Monday, August 9, 2010

Writing and Tai Chi

Two days after returning from the residency, I took part in a retreat with members of my Tai Chi class. We have been learning Form 42 since January, a long form that may take us the rest of this lifetime—if not much of the next—to master. Our teacher, Ben Booth, is upbeat, accomplished, and funny. At one point, he noticed that many of us were getting stuck at a point called Sky and Earth. “When you forget what’s next,” he said, “don’t stay in that stuck place. Move forward to the next move that you know, to keep the energy flowing.”

Soon after, I met with my writer’s group. I'm working on a novel that I set aside two years ago because I couldn’t figure out how to get Brandon, my narrator, from Boston to Cape Breton. This quandary wasn’t about transportation methods but about elements of a mystery my character was trying to solve. I didn’t know how Brandon knew where to go, once he reached Cape Breton. When I explained my problem to the group, wise Nancy Werlin suggested that I simply jump to the chapter where Brandon is already in the car, in Canada. “You’ll figure out what happens from there,” she said.

Ka-ching! Different forms, same advice. As I drove home, a scene took shape. I saw Brandon in a rental car, riding shotgun next to his aunt. His cousin and best pal are in the back. (His Mom isn’t there. Interesting.) They’re talking, and I begin to learn what Brandon knows so far; what he still needs to uncover.

How do others get from Point A to Point B—from Sky and Earth to Right Palm Strike?


  1. Very good advice from Ms. Werlin. I almost never bother to get people from A to B. I just put them there, then go back later and figure out how that happened.

    My sense is that the characters want to be in the new place. That's what they're yearning for. How they get there is, as you said, just transportation.

  2. Funny, I was dealing with the same thing this morning: I knew my story up to a point, there was a patch of darkness, and on the other side I saw the characters in a completely different place. No idea how they got there. After fretting about the dark patch for most of the morning, I finally took the Werlin-Koertge approach and "just put them there." And wouldn't you know it, the story started coming after that.

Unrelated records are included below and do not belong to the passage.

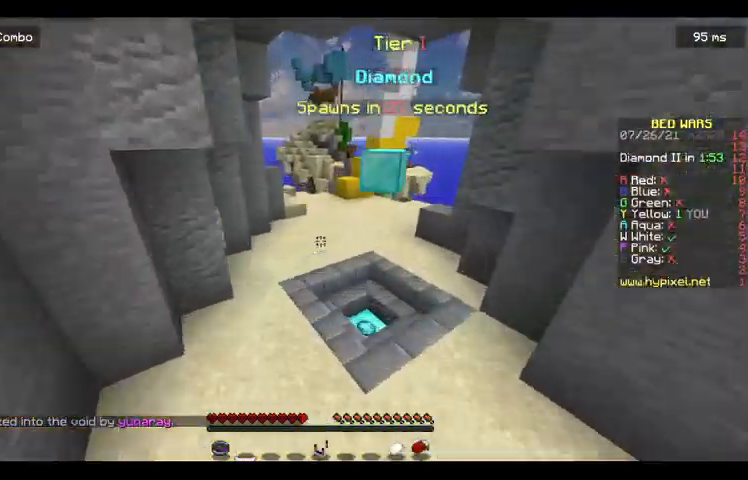
{"keys": ["space", "w"], "mouse": [], "events": [[500, "space", "down"]]}
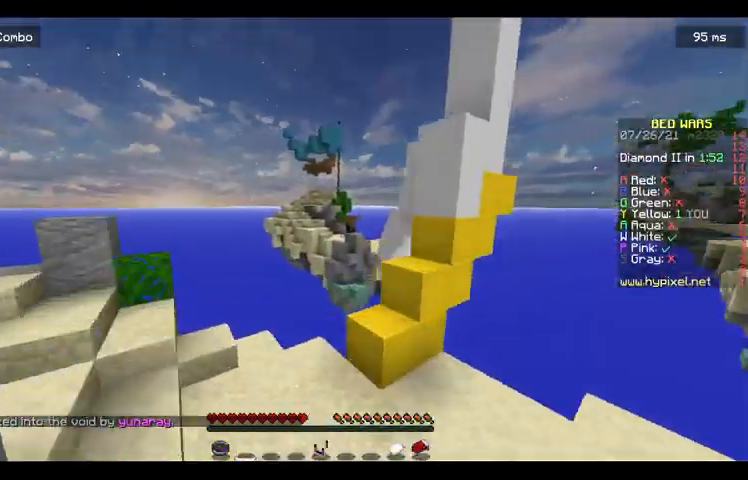
{"keys": ["space", "w"], "mouse": [], "events": []}
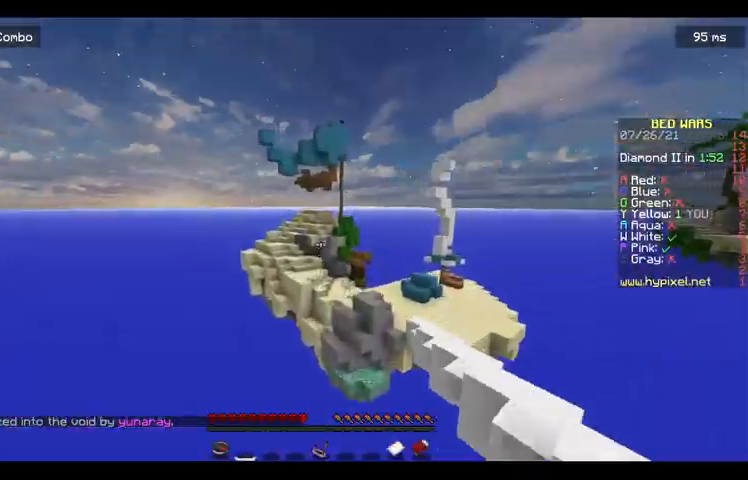
{"keys": ["w"], "mouse": [], "events": [[300, "space", "up"]]}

I guess you'd call it going from Point B to Point A.

  3. I've come to the conclusion in my writing that if you put off writing the "boring" transitions, then they needn't ever be written.
    In picture books, sometimes you can simply turn the page (or change the chapter in novels) and the characters have transported themselves--no explanation needed in the text.

  4. I adore this idea. I'm the complete idiot who feels like they need to write every moment of a transition. Must remember this!!!!

  5. Very good advice. Thanks, Liza (et al.). Just what I needed today!